**SHORT PROBLEM 1**
Lay out the entries as a numbered list, from their first line through the line containing "the wooden shelf at upper right?", with both ends included and blank lines left out.

**PASSAGE**
>> BEGIN

Socialisation and Education:
Primitive stage to the advanced era
Education is a process of putting an individual into a learning situation with in a systematic framework. Ed­ucation and socialization are compli­mentary to each other as they share the common trait of learning and hu­man interaction. An individual gets socialized and educated in the same manner through different mediums and it makes them adjoining factors in the overall learning and growth in the society. This process starts from the very beginning of one’s interaction with the society and family becomes the first point of reference through which an individual starts learning things. Family as the smallest unit of the society trains a person through so­cial norms and values which are made in the initial cum primitive stages when the human civilisations used to live within their tribes and clans with­out having any other social identity attached with each other, they used to connect through each other with the organic dialects. In written form, they used to draw things in symbolic forms to educate each other. The field sites which have been excavated in the different parts of the world have the proof that people used to educate each other by carving different symbols on the trees, leaves, and stones which lat­er turned into major scripts of writing in their local and international cultur­al interactions.

The Formal education system
and Methods of Teaching
The roots of the formal education system cannot be traced exact date, but it is there in our ancient texts and scriptures which we had during the Buddhist period, Vedic age, and oth­er coordinates of history. The Vedas were the actual sources to understand the philosophy of life and system of education during the Vedic period. It consists of the four Vedas i.e. the Rig Veda, Yajur Veda, Sama Veda and Atharva Veda. These were the sources of knowledge about the culture, civili­zation, life and philosophy of the peo­ple of Ancient India. The aim of educa­tion during the Vedic period was to en­able an Individual to understand truth and to attain Moksha. Moksha means ‘liberation’ and ‘emancipation.’ Also known as Mukti, it is derived from San­skrit word ‘mukt’ which means to be liberated from the life-death cycle. Ve­dic education also intended to develop piety and sense of respect; to train the human cognition, intellect and mem­ory; to make one fit to have healthy progeny; to make one live long, and to bring immortality within reach (Dash, 2008, p. 20)

Methods of teaching during, the Vedic period emphasised repetitive recital or avritti. Mostly, three methods of teaching were being used by teachers during that period:

(i) Sravana (Listening): Students lis­tened to the words or texts uttered by the teacher and memorized them.

>> END

[Lines of data]
>> BEGIN

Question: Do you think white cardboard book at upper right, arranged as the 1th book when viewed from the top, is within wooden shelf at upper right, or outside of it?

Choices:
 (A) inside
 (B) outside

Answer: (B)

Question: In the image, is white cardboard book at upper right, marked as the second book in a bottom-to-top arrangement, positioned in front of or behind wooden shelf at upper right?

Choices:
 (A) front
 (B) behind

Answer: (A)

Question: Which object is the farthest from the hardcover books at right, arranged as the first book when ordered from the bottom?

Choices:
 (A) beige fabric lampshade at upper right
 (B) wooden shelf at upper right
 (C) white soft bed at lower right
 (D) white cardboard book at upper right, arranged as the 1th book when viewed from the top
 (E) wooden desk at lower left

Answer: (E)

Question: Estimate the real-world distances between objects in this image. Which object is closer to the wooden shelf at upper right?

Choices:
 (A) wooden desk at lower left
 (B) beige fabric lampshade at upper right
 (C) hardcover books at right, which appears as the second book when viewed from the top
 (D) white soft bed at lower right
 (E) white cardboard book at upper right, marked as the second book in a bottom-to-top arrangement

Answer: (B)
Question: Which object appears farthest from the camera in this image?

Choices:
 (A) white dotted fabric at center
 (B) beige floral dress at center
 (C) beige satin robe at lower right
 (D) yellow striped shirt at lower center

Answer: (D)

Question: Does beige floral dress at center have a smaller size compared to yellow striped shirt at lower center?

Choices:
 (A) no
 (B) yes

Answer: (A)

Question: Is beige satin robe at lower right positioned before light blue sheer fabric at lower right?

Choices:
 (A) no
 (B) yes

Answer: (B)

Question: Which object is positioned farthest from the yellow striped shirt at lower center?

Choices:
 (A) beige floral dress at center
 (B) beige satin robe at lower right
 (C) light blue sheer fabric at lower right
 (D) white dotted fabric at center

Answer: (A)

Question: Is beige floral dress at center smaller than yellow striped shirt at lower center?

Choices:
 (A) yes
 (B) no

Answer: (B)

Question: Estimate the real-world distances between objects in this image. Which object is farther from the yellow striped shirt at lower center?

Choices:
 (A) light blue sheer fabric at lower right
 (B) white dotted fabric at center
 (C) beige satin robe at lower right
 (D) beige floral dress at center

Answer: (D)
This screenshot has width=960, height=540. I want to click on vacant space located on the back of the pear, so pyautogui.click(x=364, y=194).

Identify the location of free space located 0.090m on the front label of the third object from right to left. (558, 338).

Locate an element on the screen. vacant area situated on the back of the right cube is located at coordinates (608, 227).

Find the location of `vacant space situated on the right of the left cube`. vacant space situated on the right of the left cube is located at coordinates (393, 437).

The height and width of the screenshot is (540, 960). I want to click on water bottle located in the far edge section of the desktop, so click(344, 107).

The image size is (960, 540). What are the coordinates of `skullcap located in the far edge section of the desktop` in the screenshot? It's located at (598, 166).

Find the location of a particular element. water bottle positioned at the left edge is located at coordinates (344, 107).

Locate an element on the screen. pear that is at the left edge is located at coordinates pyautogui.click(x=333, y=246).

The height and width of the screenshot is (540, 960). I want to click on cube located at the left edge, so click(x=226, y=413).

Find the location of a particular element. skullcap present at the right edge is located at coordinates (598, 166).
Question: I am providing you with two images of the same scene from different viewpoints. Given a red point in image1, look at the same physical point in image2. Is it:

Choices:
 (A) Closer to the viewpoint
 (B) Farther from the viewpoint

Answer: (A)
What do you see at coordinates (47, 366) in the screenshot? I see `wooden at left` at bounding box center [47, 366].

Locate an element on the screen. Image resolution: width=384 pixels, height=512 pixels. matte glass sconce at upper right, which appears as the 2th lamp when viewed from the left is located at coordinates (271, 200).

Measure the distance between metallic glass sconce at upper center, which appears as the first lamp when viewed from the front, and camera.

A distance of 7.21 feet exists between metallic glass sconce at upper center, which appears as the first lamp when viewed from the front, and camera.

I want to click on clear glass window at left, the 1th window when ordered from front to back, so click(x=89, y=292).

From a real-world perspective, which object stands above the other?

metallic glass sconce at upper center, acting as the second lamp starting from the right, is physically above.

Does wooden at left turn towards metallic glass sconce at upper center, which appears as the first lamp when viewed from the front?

>> END

**SHORT PROBLEM 2**
Name each of the Vedas listed in the passage on education.

**RIGHT ANSWER 1**
1. Question: Do you think white cardboard book at upper right, arranged as the 1th book when viewed from the top, is within wooden shelf at upper right, or outside of it?
2. Choices:
3.  (A) inside
4.  (B) outside
5. Answer: (B)
6. Question: In the image, is white cardboard book at upper right, marked as the second book in a bottom-to-top arrangement, positioned in front of or behind wooden shelf at upper right?
7. Choices:
8.  (A) front
9.  (B) behind
10. Answer: (A)
11. Question: Which object is the farthest from the hardcover books at right, arranged as the first book when ordered from the bottom?
12. Choices:
13.  (A) beige fabric lampshade at upper right
14.  (B) wooden shelf at upper right
15.  (C) white soft bed at lower right
16.  (D) white cardboard book at upper right, arranged as the 1th book when viewed from the top
17.  (E) wooden desk at lower left
18. Answer: (E)
19. Question: Estimate the real-world distances between objects in this image. Which object is closer to the wooden shelf at upper right?

**RIGHT ANSWER 2**
Rig Veda, Yajur Veda, Sama Veda, Atharva Veda